Certamente essi assumono almeno, all’inizio un ruolo «illuministico», fornendo ai cittadini della polis un’immagine del mondo capace di scalzare quelle mitiche e teogoniche. Ma come non vedere in tutto ciò anche un momento di vanagloriosa autoapologia dell’intelletto separato, che presentandosi come monopolista del discorso vero diventerà in qualche modo l’erede di quella sapienza sacrale di cui i re-maghi ed i veggenti si erano in precedenza arrogati il possesso?

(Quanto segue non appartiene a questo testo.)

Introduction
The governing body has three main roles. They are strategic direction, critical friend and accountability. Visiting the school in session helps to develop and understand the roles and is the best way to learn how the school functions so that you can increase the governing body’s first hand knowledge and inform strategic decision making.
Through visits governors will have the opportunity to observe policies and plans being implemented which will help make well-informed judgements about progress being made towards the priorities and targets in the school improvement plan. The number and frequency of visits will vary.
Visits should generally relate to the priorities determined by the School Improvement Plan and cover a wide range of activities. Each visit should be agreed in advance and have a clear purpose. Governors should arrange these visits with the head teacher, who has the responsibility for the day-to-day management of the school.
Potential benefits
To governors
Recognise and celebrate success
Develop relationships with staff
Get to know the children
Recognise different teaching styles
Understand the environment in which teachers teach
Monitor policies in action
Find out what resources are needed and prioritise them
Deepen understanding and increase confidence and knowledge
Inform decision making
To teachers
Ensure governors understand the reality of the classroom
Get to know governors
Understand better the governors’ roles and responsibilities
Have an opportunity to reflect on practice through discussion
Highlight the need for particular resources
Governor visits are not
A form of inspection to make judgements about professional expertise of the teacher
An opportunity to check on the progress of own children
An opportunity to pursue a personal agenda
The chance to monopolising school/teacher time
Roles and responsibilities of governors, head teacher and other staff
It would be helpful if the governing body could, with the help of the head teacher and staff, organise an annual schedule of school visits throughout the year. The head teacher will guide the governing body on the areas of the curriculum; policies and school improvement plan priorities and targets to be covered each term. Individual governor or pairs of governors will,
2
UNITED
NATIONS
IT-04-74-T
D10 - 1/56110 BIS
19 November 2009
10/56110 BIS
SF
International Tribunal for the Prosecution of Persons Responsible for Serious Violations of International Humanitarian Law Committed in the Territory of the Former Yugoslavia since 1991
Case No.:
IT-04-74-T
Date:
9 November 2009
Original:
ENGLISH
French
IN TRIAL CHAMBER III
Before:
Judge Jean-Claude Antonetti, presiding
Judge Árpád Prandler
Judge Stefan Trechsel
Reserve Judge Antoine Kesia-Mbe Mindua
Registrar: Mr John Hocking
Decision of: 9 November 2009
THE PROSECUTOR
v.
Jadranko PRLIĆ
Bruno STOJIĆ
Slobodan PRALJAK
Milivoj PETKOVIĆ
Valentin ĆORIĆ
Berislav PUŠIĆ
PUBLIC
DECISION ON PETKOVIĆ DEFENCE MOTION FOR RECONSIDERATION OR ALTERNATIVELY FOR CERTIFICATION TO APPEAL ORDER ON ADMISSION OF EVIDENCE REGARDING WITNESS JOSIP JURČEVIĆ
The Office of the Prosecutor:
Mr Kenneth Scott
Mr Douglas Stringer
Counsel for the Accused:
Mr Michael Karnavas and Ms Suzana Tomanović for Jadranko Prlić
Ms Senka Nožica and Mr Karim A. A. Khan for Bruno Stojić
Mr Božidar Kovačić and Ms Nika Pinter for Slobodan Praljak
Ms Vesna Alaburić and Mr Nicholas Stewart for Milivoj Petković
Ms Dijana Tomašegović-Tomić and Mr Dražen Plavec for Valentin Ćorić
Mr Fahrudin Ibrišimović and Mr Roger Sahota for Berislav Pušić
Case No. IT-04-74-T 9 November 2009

Certo, sarebbe bello saperne di più sulle concrete condizioni sociali in cui i primi filosofi operarono (anche se non mancano utili analisi in questa direzione, come per esempio quelle di Vegetti su Parmenide). Tuttavia, dato che pur sempre tra ipotesi dobbiamo muoverci, ci piace ricordare quella di uno che specialista non era, ma cui non mancava un occhio acuto per i nessi tra fatti sociali e fenomeni intellettuali. Le «ciarlatanesche vanterie» dei filosofi presocratici, il loro presentarsi come depositari di un sapere superiore e onnicomprensivo, il loro disprezzo per la moltitudine, la loro pretesa di sovranità, sono già — sosteneva Adorno — manifestazioni della contraddittoria e incerta situazione dell’intellettuale autonomo, «sono il lamento, che tenta di soffocarsi con la positività, di colui che né contribuisce alla riproduzione reale della vita, né può partecipare veramente al dominio su di essa, bensì è soltanto una terza persona che vende e decanta ai dominatori il loro mezzo di dominio, lo spirito tradotto praticamente in metodo. Ciò che costoro non hanno, lo vogliono per lo meno nella fata morgana del loro ambito di competenza, dello spirito: l’inconfutabilità rimpiazza per loro il dominio, fusa col servizio che essi effettivamente rendono, il loro contributo al dominio sulla natura».